Difficulties capturing co-occurring traumatic brain injury among people with traumatic spinal cord injury: a population-based study

In this study we sought to identify co-occurring TBI among persons with TSCI admitted to a spinal rehabilitation centre in NZ. Our aim was to evaluate the feasibility of a published algorithm for capturing co-occurring TBI. We were unable to consistently apply the algorithm because of variable documentation of TBI indicators. However by careful notes review we were able to identify co-occurring TBI in 39% of TSCI cases with a small number of additional suspected TBI cases where TBI could not be confidently ruled in or out based on the information available. Including all cases of TBI, suspected or otherwise resulted in up to 55% of the sample having sustained co-occurring TBI. This seems consistent with the small number of international studies reporting co-occurring TBI rates [1, 8]. In addition, it has been reported that among persons with TSCI, 30–34% also sustain a mild TBI, 11–16% sustain a moderate TBI and 6–10% sustain severe TBI [1]. While broadly echoing the patterns in our sample, some variability associated with the way we incorporated neuroimaging findings may have resulted in a higher proportion of mild TBI and lower proportion of moderate TBI relative to other published studies. Acute neuroimaging such as CT is not routinely recommended after mild head trauma with exceptions according to widely used head CT rules [6]. While the role of magnetic resonance imaging for evaluating the injured spine following TSCI is reasonably well established [17], this is less established and lacks sensitivity for acute management of TBI, especially for cases in the mild range of severity [18]. In our sample, neuroradiology findings, positive or negative, were available for only a small number of cases, perhaps reflecting these issues.

Applying the algorithm published by Macchiocchi et al [2]. was not feasible because of the inconsistent recording of references to PTA in particular, as well as other TBI signs and indicators. When references were made to PTA or amnesia it was difficult to confidently estimate duration. The GCS score was not able to be found in a third of cases and references to loss of or altered consciousness were patchy at best. This is not unique to the study context and reinforces issues with inconsistent screening for TBI noted by others [19]. These are issues that will impact clinical uptake of such an algorithm by clinicians.

Turning to the mild TBI literature and diagnostic guidelines may be helpful and especially relevant given most issues with consistency of identifying co-occurring TBI are associated with injuries in the mild range [1, 5]. TBI in the moderate and severe range may be more obvious. In a synthesis of mild TBI practice guidelines [6], a three-step approach to TBI diagnosis was suggested. First and critically, clinicians should establish a plausible mechanism, where sufficient biomechanical energy is evident to disrupt brain function. While commonly reported but not always consistently found across studies [8], cervical level injuries should flag a co-occurring TBI diagnosis. Other mechanistic risk factors for co-occurring TBI such as transport injuries and falls have been identified reasonably consistently in other studies [5]. These are potentially useful starting points for routine screening for TBI among persons with TSCI, and especially those with cervical spinal cord injury.

The second step is to query signs and symptoms of altered mental status and the third step underscores the importance of considering confounding factors, such as substance intoxication, acute psychological stress, and treatments administered early after injury. At steps two and three, TBI indicators such as the GCS score, PTA if available, other evidence of altered mental status as available should be considered in the context of confounds. Such a three step approach underscores the importance of looking for multiple converging sources of information to capture TBI co-occurring with TSCI, notwithstanding documentation problems as described.

One other issue our study highlighted was the inconsistency with which TBI indicators travelled with the individual as they progressed from the injury site to the first hospital and then the rehabilitation centre. This has been noted as a significant area of concern by others and emphasises the need for more standardised screening processes to ensure co-occurring TBI is consistently communicated across the continuum of care [19].

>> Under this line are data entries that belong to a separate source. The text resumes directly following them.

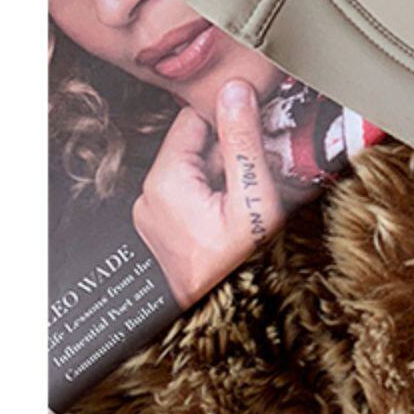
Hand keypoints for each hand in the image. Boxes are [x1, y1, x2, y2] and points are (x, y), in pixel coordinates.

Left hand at [132, 79, 285, 307]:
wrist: (227, 320)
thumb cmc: (240, 271)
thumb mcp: (254, 200)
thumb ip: (243, 142)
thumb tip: (236, 93)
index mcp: (166, 181)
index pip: (193, 121)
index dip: (229, 122)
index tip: (258, 131)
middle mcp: (151, 195)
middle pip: (196, 150)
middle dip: (231, 157)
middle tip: (262, 178)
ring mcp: (155, 217)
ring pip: (196, 175)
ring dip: (227, 181)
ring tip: (252, 205)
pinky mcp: (164, 233)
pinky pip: (192, 201)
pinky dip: (216, 202)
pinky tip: (238, 220)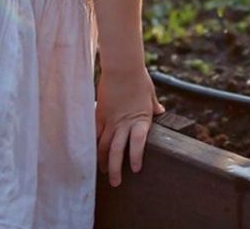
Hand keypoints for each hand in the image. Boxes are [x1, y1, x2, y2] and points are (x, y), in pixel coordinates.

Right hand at [96, 66, 163, 186]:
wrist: (122, 66)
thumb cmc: (139, 78)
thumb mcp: (150, 93)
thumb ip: (153, 105)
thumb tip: (160, 110)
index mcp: (140, 119)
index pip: (137, 143)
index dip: (135, 157)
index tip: (135, 169)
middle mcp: (124, 123)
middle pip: (116, 151)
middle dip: (115, 169)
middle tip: (115, 182)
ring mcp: (110, 120)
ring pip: (103, 145)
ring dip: (102, 160)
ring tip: (102, 172)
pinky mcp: (100, 114)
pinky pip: (94, 133)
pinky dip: (92, 145)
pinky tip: (89, 154)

Our study underscores the need for a consistent approach to capturing co-occurring TBI. The three step approach outlined above incorporating multiple sources of information to reliably capture and then consistently communicate co-occurring TBI may have promise [19]. The larger issue however is how such approaches can be incorporated into clinical practice. There is a body of evidence describing barriers and difficulties with uptake of evidence-based guidelines in clinical practice [20], and this is a focus of our ongoing work.

Limitations

This is a small sample from a single centre albeit with a wide nationally representative catchment area. Further, while the number of suspected TBI cases was relatively small, including these in total figures for TBI can inflate estimates because of possible false positives [8]. The figures we report should be considered with this caveat in mind.

Inability to access paramedic records resulted in missing information because a large proportion of cases sustained injuries in other regions and paramedic records did not travel with the individual to the rehabilitation facility. This is not likely to be a significant issue if initial GCS information and references to altered mental state are captured reliably elsewhere.